## Entries supplied
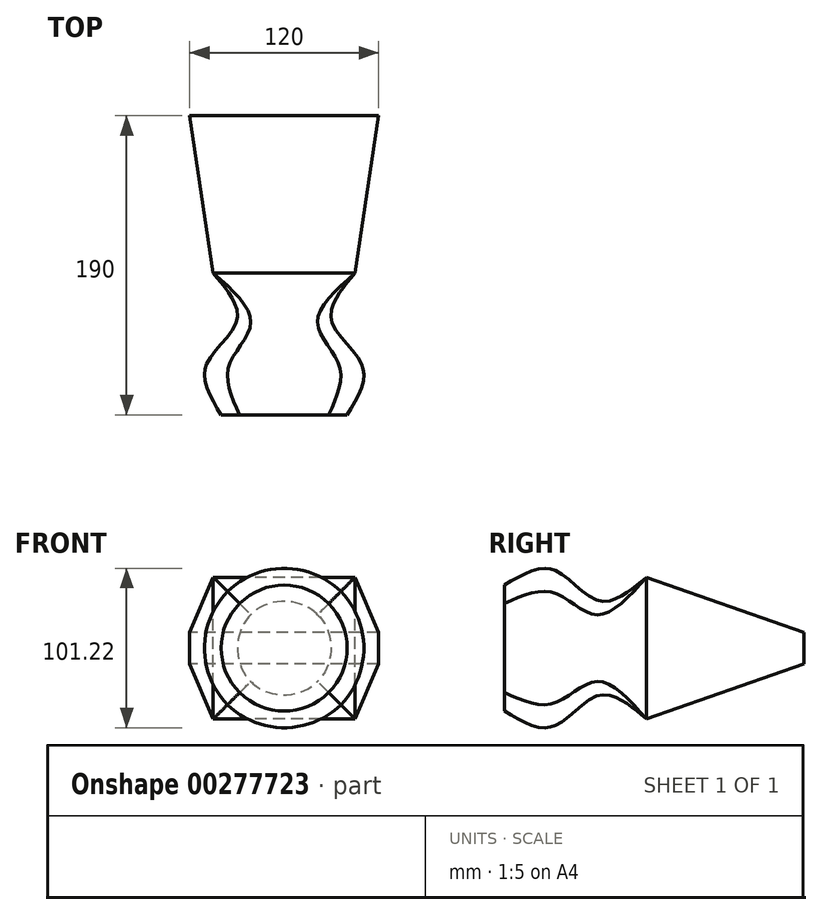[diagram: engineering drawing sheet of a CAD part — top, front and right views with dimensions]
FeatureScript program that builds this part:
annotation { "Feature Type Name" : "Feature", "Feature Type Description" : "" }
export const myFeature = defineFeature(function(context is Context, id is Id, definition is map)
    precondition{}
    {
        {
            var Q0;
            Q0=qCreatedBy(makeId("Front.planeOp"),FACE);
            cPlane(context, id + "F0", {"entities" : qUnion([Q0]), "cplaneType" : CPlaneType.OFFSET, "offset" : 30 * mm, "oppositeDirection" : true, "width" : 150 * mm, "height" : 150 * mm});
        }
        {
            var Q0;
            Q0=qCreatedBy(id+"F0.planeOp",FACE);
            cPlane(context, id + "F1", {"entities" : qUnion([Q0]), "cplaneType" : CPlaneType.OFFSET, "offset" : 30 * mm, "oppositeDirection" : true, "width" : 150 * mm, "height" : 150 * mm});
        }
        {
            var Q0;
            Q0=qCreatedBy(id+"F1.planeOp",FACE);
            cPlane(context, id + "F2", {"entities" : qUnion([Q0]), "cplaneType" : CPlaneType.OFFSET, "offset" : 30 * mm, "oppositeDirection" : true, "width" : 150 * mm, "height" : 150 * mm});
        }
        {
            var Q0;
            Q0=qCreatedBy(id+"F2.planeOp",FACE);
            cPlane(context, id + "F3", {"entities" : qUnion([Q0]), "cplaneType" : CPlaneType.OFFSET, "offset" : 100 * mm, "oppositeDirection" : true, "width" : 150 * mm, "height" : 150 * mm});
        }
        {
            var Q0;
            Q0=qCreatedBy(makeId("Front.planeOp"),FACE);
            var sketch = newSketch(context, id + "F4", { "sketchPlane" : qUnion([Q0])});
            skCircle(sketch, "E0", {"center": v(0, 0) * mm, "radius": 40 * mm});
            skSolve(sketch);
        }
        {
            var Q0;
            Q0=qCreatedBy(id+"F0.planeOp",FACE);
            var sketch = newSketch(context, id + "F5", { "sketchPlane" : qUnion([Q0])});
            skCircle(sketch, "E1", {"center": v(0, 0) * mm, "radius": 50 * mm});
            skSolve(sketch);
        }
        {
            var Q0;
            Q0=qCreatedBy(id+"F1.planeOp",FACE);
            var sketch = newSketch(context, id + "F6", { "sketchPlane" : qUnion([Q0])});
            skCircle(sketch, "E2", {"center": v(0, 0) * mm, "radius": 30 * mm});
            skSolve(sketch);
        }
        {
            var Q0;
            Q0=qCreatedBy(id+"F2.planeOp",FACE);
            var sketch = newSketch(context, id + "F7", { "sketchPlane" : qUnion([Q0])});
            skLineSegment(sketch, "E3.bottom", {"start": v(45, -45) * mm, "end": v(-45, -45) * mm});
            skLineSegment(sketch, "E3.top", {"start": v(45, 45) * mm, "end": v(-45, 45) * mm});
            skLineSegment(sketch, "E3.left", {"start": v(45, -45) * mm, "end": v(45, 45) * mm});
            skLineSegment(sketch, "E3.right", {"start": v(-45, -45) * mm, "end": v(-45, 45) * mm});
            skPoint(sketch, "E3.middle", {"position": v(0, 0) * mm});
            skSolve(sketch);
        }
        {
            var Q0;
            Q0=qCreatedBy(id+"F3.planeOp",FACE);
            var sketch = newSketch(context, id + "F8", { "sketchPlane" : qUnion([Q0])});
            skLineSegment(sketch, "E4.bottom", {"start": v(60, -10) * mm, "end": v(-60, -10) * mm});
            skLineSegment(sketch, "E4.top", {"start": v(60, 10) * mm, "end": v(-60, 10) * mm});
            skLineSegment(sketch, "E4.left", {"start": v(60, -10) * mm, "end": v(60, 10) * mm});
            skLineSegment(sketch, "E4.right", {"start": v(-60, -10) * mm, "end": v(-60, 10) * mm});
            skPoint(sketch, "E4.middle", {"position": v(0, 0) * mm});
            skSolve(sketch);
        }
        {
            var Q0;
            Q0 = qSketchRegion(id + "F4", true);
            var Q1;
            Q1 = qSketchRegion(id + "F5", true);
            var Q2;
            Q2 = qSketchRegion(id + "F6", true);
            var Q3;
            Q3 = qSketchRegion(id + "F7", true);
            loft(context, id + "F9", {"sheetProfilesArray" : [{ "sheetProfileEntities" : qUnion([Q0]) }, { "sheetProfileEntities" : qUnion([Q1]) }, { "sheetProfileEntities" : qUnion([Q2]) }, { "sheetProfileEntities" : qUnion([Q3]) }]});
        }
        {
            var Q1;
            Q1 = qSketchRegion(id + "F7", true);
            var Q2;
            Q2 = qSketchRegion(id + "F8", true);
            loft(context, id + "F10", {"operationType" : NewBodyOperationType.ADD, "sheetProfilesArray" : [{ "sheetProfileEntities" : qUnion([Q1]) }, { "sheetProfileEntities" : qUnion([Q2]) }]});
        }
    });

## Aim of the exercise
Report every line in the data above that contains the string "middle", treating uppercase and lowercase as different.

## Solution for this exercise
            skPoint(sketch, "E3.middle", {"position": v(0, 0) * mm});
            skPoint(sketch, "E4.middle", {"position": v(0, 0) * mm});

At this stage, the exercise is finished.